Circumflex aorta is a very rare cardiac anomaly. A circumflex aorta is described by retroesophageal crossing of the aorta and laying down on the contralateral side of the spine. It is usually seen with right aortic arch and any other intracardiac lesions. Sometimes the patients may present with dysphagia/respiratory distress or both, or may present accidentally.[1]

A 40 day-old girl was referred to our hospital with the diagnosis of aortic interruption with patent ductus arteriosus (PDA). She was admitted to another center due to respiratory distress and poor feeding. On arrival, she was intubated and hemodynamics parameters were stable. On the examination, she was underweight, and had a holosystolic murmur on her left sternal border. She was taking prostaglandin perfusion. Echocardiography showed ventricular septal defect with inlet from outlet extension, right aortic arch with interruption and PDA. Therefore, computed tomography scan was done, which showed right aortic arch passing from right to left behind the trachea and descending aorta laying down on the left side of the spine. And virtual bronchoscopy was made for showing the compression. Aberrant left subclavian artery was originated from the kommerell diverticulum (Figure 1). Then, surgery was performed.

Figure 1. (a-c) Computed tomography showing circumflex aorta and tracheal compression. (d, e) 3D computed tomography showing circumflex aorta, aortic arch anterior and posterior image. (f) Virtual bronchoscopy showing circumflex aorta and tracheal compression. AAo: Ascending aorta; DAo: Descending aorta; LCA: Left carotid artery; LSA: Left subclavian artery; MPA: Main pulmonary artery; PDA: Patent ductus arteriosus; T: Trachea.

Our patient underwent aortic uncrossing procedure due to tracheeal compression (Figure 1). After surgery, she could not wean from the mechanic ventilation a long time and required tracheostomy. She was fed with nasogastric tube due to swallowing dysfunction.

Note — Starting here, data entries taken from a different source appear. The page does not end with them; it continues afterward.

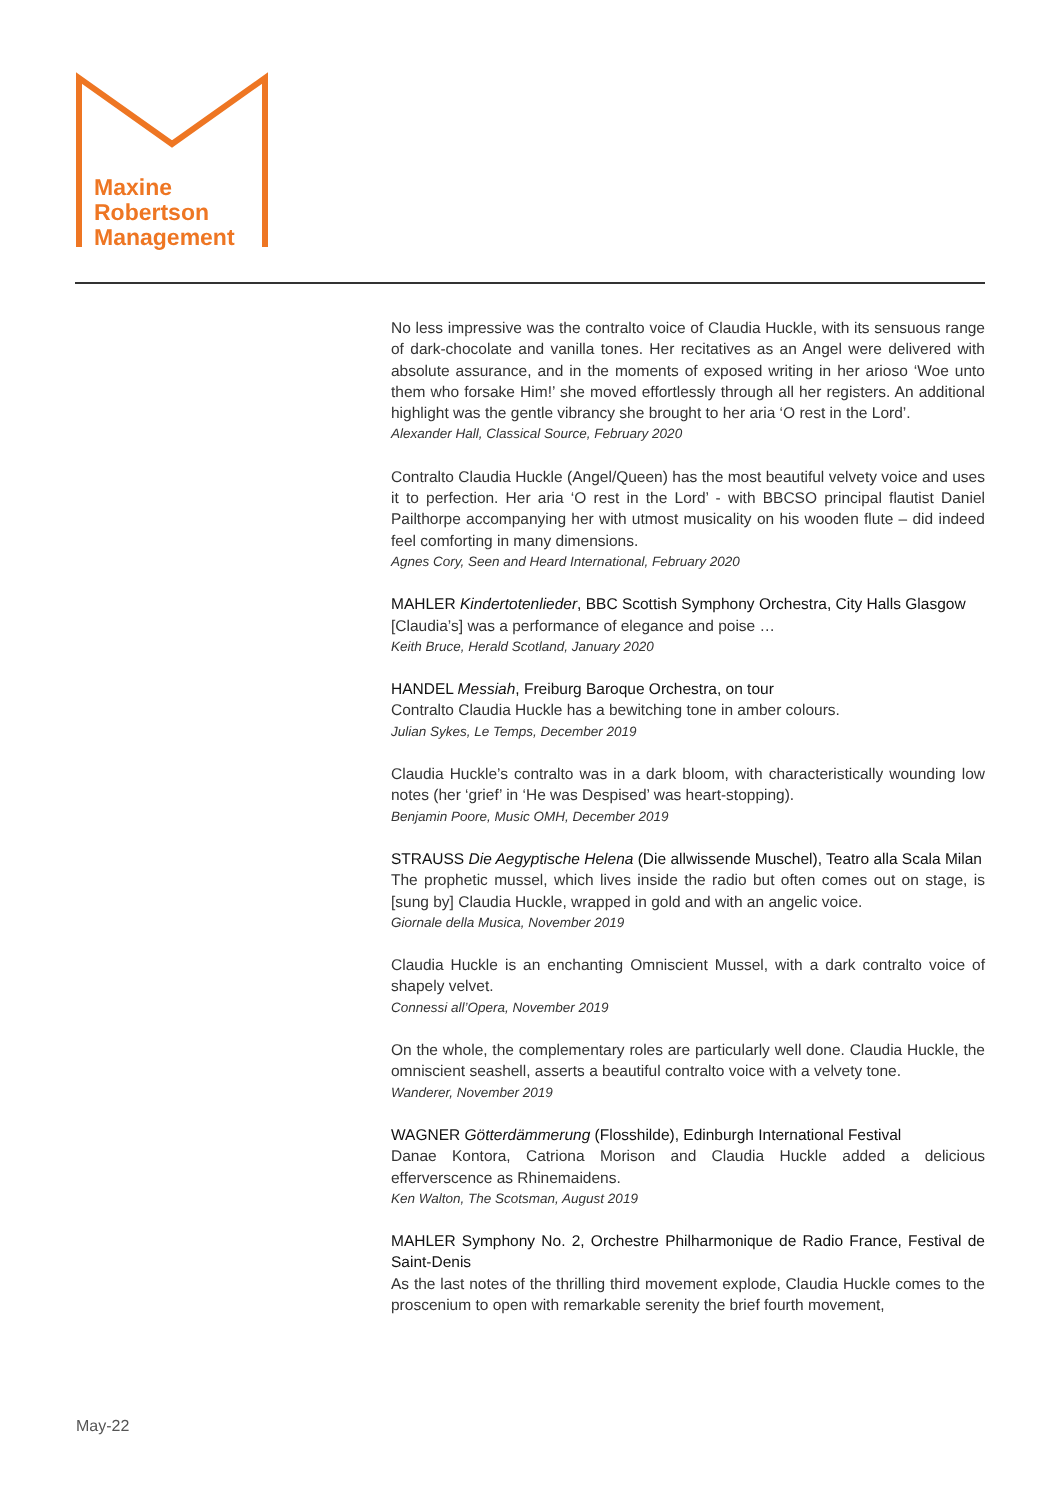Maxine
Robertson
Management
No less impressive was the contralto voice of Claudia Huckle, with its sensuous range of dark-chocolate and vanilla tones. Her recitatives as an Angel were delivered with absolute assurance, and in the moments of exposed writing in her arioso ‘Woe unto them who forsake Him!’ she moved effortlessly through all her registers. An additional highlight was the gentle vibrancy she brought to her aria ‘O rest in the Lord’.
Alexander Hall, Classical Source, February 2020
Contralto Claudia Huckle (Angel/Queen) has the most beautiful velvety voice and uses it to perfection. Her aria ‘O rest in the Lord’ - with BBCSO principal flautist Daniel Pailthorpe accompanying her with utmost musicality on his wooden flute – did indeed feel comforting in many dimensions.
Agnes Cory, Seen and Heard International, February 2020
MAHLER Kindertotenlieder, BBC Scottish Symphony Orchestra, City Halls Glasgow
[Claudia’s] was a performance of elegance and poise …
Keith Bruce, Herald Scotland, January 2020
HANDEL Messiah, Freiburg Baroque Orchestra, on tour
Contralto Claudia Huckle has a bewitching tone in amber colours.
Julian Sykes, Le Temps, December 2019
Claudia Huckle’s contralto was in a dark bloom, with characteristically wounding low notes (her ‘grief’ in ‘He was Despised’ was heart-stopping).
Benjamin Poore, Music OMH, December 2019
STRAUSS Die Aegyptische Helena (Die allwissende Muschel), Teatro alla Scala Milan
The prophetic mussel, which lives inside the radio but often comes out on stage, is [sung by] Claudia Huckle, wrapped in gold and with an angelic voice.
Giornale della Musica, November 2019
Claudia Huckle is an enchanting Omniscient Mussel, with a dark contralto voice of shapely velvet.
Connessi all’Opera, November 2019
On the whole, the complementary roles are particularly well done. Claudia Huckle, the omniscient seashell, asserts a beautiful contralto voice with a velvety tone.
Wanderer, November 2019
WAGNER Götterdämmerung (Flosshilde), Edinburgh International Festival
Danae Kontora, Catriona Morison and Claudia Huckle added a delicious efferverscence as Rhinemaidens.
Ken Walton, The Scotsman, August 2019
MAHLER Symphony No. 2, Orchestre Philharmonique de Radio France, Festival de Saint-Denis
As the last notes of the thrilling third movement explode, Claudia Huckle comes to the proscenium to open with remarkable serenity the brief fourth movement,
May-22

To date, various surgical techniques have been developed for circumflex aorta and retroesophageal obstruction. However, these techniques are not sufficient to solve the obstructive symptoms. After many surgeries, Drs. Planché and Lacour-Gayet[2] performed a surgical technique which named "aortic uncrossing" which was able to solve both aortic and tracheoesophageal compression.[2] The study of Robotin et al.[3] showed that early aortic uncrossing procedure would be beneficial in patients with compressive symptoms.

In conclusion, aortic uncrossing surgery with reconstruction of the arch in circumflex aorta with hypoplasia/coarctation can solve the compression symptoms and obstruction. Residual tracheomalacia may cause persistent symptoms. If the anatomy of anomaly is precise, aortic uncrossing procedure should be performed early with major complications.

Patient Consent for Publication: A written informed consent was obtained from the parent of the patient.

Data Sharing Statement: The data that support the findings of this study are available from the corresponding author upon reasonable request.

Author Contributions: All authors contributed equally to the article..

Conflict of Interest: The authors declared no conflicts of interest with respect to the authorship and/or publication of this article.

Funding: The authors received no financial support for the research and/or authorship of this article.